Education was drudgery, and in large measure a waste of time. My colleagues and I did not exactly "hate" it, because the alternative prospect – i.e., being a "nobody" – was always worse. If we had dropped out of school, we were told repeatedly that our lives would implode. The specter of sacking groceries or pumping gas was too outrageous an outcome for our collective psyche to absorb.
So some of us continued in school until our thirties! During much of that time, we were trying to figure out what to do with the rest of our lives. A few of us even worked for a few years and later returned to school. The comfort of the womb forever beckons.
So far as we know, this life is a one-shot deal. By the time we understand it, we are ready to wave farewell. But, for whatever it is worth, let me make a few observations, with the hope that they may help others.
Formal education is primarily about reading and thinking. I am talking about books! The world would be a better place if parents were to purchase a set of the Great Books and read them along with their children. I cannot think of anything more ennobling than reading and reflecting together upon the greatest works of literature, anthropology, sociology, psychology, history, philosophy, religion, and science.
I wish that I had been told, "Boy, go to school for some math and science; then, come home and spend the rest of your time reading the books. In five years, we'll see where you are." I wish this illuminating process had begun in the ninth grade and continued throughout the first two years of college. With any luck, I could have continued my formal education for two or three additional years in the same volumes, writing a few essays along the way.
Instead of learning how to think and to write, my colleagues and I learned how to make acceptable grades, to excel in questionable extra-curricular nonsense, and to build fraternity with those who belonged in a reformatory or on a chain gang. We wasted a ton of time that is now beyond recovery.
Public schools have failed along with most other institutions in American society. My advice to the serious student is to get an education by circumventing this vast wasteland and never looking back. Attend a school only if you must and, then, try to find one that is more concerned with the meticulous formulation of questions than with the indoctrination of conventional answers.
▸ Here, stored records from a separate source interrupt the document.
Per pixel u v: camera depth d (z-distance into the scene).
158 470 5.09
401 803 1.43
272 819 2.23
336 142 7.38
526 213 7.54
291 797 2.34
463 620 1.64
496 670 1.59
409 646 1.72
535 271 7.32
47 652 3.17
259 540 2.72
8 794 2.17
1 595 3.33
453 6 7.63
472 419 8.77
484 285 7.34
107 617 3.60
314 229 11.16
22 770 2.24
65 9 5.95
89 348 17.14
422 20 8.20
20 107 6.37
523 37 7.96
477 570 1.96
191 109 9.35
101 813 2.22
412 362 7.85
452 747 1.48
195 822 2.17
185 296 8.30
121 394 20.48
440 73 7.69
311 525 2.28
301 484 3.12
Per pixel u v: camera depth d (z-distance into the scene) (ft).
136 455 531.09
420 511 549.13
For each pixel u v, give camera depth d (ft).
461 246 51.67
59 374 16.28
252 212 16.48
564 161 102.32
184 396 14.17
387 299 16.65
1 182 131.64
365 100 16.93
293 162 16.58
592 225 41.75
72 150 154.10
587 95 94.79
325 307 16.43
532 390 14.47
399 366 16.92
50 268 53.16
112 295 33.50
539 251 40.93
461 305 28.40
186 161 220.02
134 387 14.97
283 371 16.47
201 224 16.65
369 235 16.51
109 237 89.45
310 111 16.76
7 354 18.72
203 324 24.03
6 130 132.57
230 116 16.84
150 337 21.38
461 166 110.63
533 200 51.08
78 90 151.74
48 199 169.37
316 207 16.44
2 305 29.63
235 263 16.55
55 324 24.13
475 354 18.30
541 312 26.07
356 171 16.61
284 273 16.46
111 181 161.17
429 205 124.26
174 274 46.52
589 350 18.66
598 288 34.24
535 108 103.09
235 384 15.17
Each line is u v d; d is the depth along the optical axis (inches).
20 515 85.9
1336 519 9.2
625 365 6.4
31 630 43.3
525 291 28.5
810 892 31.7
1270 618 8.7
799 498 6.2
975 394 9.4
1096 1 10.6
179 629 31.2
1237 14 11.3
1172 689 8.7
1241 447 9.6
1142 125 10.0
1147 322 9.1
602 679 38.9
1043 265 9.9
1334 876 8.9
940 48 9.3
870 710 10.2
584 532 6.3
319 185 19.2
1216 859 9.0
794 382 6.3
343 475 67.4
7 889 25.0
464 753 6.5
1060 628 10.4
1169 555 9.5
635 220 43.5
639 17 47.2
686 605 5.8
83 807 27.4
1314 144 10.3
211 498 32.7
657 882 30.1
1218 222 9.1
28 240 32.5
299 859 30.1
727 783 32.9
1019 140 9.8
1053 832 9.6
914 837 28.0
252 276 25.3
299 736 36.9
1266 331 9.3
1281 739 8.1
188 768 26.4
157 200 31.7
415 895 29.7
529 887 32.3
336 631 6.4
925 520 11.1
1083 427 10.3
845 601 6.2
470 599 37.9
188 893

Are my ideas elitist? Yes, I guess so; but true education has never suited the mob. All is not lost, however, for public school systems. They are made to order for future government bureaucrats and other mindless creatures. These "schools" are places where a coach can teach mathematics or a star football player, who has not learned to form a complete sentence, may still be elected "Most Representative" or "Most Popular." Three cheers for John Dewey, the architect of American public schools! Ain't they great?